## AVAILABLE DATA
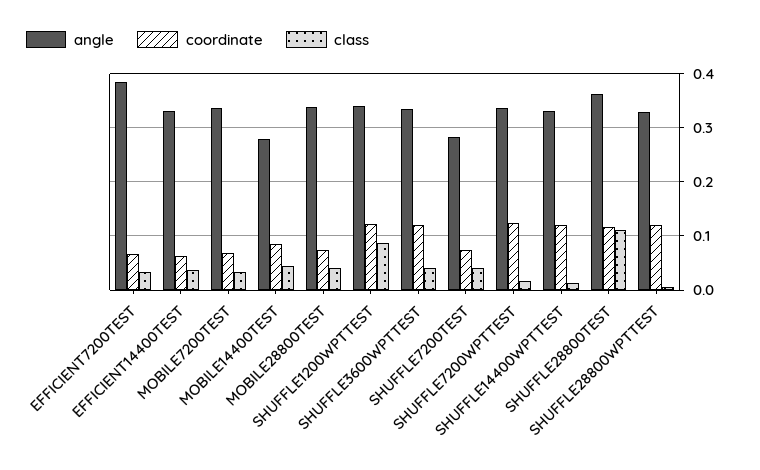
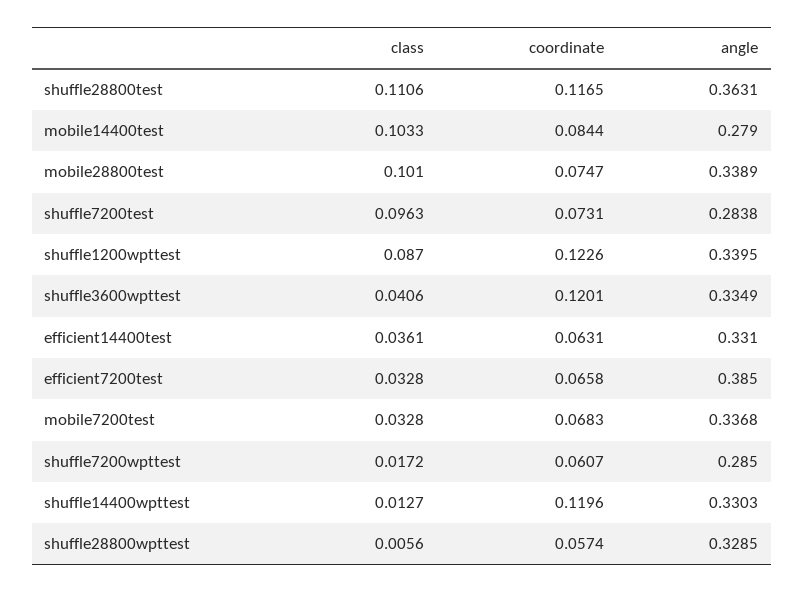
class, MOBILE14400TEST: 0.04 -> 0.1033
class, MOBILE28800TEST: 0.04 -> 0.101
class, SHUFFLE7200TEST: 0.04 -> 0.0963
angle, SHUFFLE7200WPTTEST: 0.34 -> 0.285
coordinate, SHUFFLE7200WPTTEST: 0.12 -> 0.0607
coordinate, SHUFFLE28800WPTTEST: 0.12 -> 0.0574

## TASK REQUIREMENTS
Restate all entries above exactly, but not the images.

## THE ANSWER
class, MOBILE14400TEST: 0.04 -> 0.1033
class, MOBILE28800TEST: 0.04 -> 0.101
class, SHUFFLE7200TEST: 0.04 -> 0.0963
angle, SHUFFLE7200WPTTEST: 0.34 -> 0.285
coordinate, SHUFFLE7200WPTTEST: 0.12 -> 0.0607
coordinate, SHUFFLE28800WPTTEST: 0.12 -> 0.0574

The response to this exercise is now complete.